TASK => Reproduce exactly only the lines from the line that holds "right ankle: (43, 201)" to the line that holds "left wrist: (293, 107)", inclusive, in the listing below, and please leave out every picture.

ENTRIES SHOWN =>

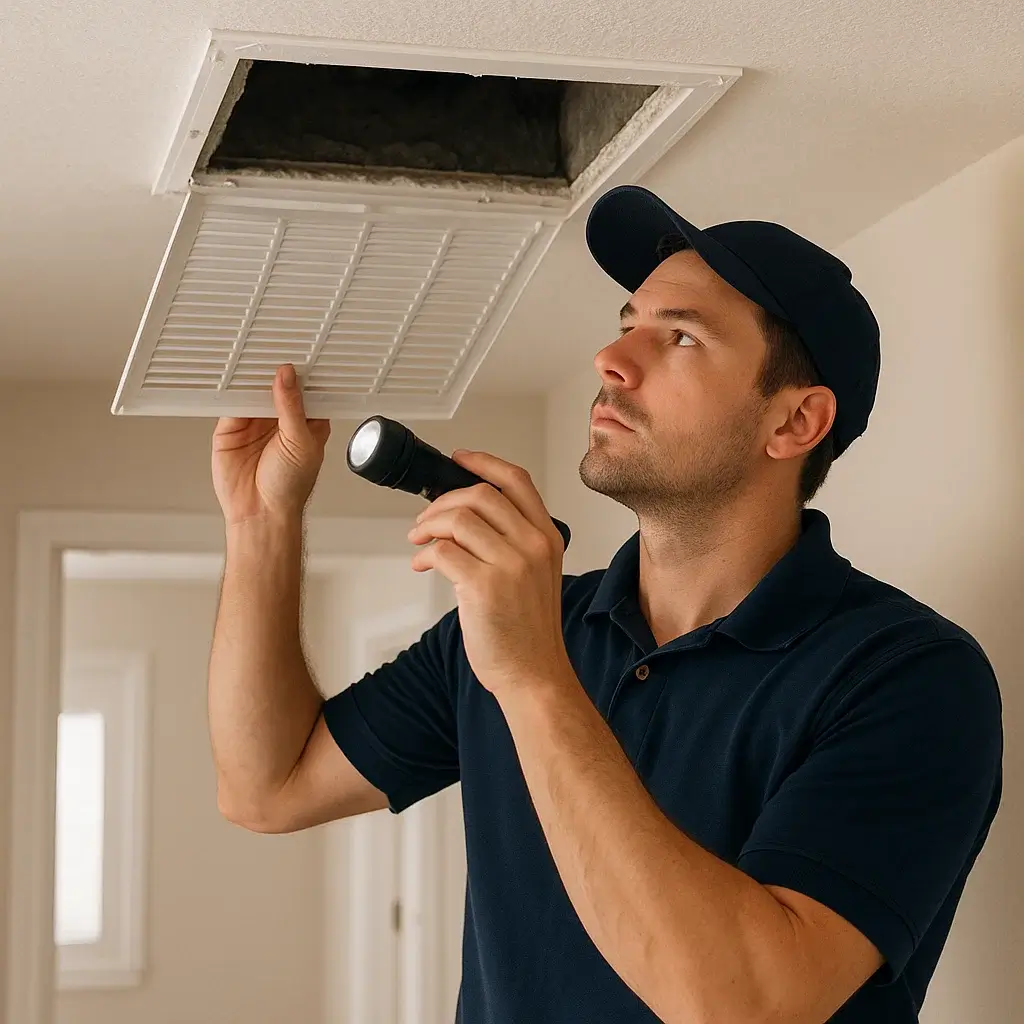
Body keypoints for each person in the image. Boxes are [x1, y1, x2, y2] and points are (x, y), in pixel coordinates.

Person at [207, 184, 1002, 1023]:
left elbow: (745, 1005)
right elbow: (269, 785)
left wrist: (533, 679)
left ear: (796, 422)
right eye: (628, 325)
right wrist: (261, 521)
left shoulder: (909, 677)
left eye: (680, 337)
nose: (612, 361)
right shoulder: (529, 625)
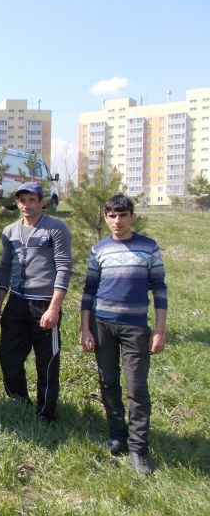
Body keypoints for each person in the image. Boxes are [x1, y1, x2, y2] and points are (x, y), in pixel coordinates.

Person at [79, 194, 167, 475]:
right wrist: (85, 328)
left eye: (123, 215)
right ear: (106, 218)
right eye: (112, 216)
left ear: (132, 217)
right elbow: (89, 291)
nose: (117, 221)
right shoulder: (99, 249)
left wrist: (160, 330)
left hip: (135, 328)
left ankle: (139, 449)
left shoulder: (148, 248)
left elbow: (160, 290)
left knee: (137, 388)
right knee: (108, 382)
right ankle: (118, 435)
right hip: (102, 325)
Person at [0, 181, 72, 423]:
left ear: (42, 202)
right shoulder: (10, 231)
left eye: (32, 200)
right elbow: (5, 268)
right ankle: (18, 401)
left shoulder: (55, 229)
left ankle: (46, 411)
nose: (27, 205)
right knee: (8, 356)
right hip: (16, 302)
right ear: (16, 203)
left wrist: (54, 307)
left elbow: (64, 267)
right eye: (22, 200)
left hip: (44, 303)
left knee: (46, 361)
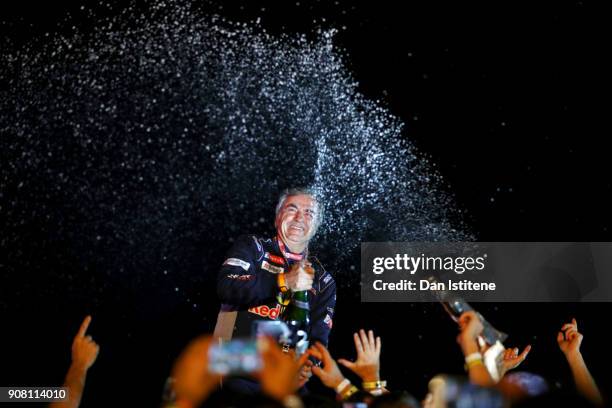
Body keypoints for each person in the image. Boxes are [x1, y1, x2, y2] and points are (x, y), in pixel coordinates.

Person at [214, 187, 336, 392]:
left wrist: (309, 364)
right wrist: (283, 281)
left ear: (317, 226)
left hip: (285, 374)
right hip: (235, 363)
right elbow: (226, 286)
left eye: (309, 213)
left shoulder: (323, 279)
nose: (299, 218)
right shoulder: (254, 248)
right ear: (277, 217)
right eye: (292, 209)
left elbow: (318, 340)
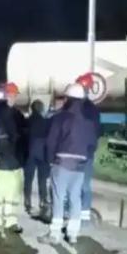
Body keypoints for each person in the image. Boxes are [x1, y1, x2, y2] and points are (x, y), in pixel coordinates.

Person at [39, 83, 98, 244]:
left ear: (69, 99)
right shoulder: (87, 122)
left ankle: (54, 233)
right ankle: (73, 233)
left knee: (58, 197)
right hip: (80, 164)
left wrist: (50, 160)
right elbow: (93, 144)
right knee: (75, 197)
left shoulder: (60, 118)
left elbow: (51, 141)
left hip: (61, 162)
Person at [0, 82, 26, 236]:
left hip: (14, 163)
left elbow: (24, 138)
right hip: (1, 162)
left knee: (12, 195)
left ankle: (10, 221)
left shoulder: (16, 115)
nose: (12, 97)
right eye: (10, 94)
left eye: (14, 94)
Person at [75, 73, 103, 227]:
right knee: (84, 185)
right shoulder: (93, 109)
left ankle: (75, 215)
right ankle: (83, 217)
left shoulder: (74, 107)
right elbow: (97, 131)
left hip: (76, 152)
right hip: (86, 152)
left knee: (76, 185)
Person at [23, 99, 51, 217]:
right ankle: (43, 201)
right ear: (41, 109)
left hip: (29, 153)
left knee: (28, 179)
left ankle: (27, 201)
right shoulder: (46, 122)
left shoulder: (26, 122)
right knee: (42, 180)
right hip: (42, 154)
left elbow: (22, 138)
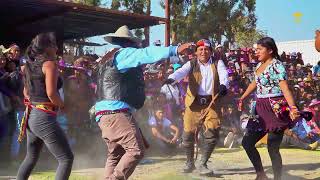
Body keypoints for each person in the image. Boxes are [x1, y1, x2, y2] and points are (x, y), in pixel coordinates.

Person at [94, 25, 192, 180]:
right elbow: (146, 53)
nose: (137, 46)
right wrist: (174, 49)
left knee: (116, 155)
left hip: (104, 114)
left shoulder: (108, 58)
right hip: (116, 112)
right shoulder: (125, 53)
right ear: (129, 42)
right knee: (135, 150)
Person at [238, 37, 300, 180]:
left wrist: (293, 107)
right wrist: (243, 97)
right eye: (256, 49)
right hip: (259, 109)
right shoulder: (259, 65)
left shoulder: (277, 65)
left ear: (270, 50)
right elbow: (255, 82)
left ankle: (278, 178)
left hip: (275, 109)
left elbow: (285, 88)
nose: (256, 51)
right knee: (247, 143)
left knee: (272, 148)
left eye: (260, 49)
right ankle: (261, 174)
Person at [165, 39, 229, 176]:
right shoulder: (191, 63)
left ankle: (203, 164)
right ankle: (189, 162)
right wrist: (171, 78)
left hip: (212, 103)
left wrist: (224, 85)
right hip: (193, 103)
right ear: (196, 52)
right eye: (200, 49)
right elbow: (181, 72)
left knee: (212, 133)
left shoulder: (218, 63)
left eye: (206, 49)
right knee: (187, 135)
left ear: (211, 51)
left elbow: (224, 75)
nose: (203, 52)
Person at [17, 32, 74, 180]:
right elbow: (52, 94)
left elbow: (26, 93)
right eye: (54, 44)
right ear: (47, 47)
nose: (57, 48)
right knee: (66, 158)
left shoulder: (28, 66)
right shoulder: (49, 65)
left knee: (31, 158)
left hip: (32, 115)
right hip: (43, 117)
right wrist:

RESULT FOR THIS TASK =>
right ankle: (43, 201)
right ear: (41, 109)
left hip: (29, 153)
left knee: (28, 179)
left ankle: (27, 201)
right shoulder: (46, 122)
left shoulder: (26, 122)
right knee: (42, 180)
right hip: (42, 154)
left elbow: (22, 138)
Body keypoints for each person in the image. Boxes are [x1, y1, x2, y2] and points are (x, y), in pixel coordinates.

Person at [94, 25, 192, 180]:
right elbow: (146, 53)
nose: (137, 46)
right wrist: (174, 49)
left knee: (116, 155)
left hip: (104, 114)
left shoulder: (108, 58)
right hip: (116, 112)
right shoulder: (125, 53)
right ear: (129, 42)
right knee: (135, 150)
Person at [238, 37, 300, 180]:
left wrist: (293, 107)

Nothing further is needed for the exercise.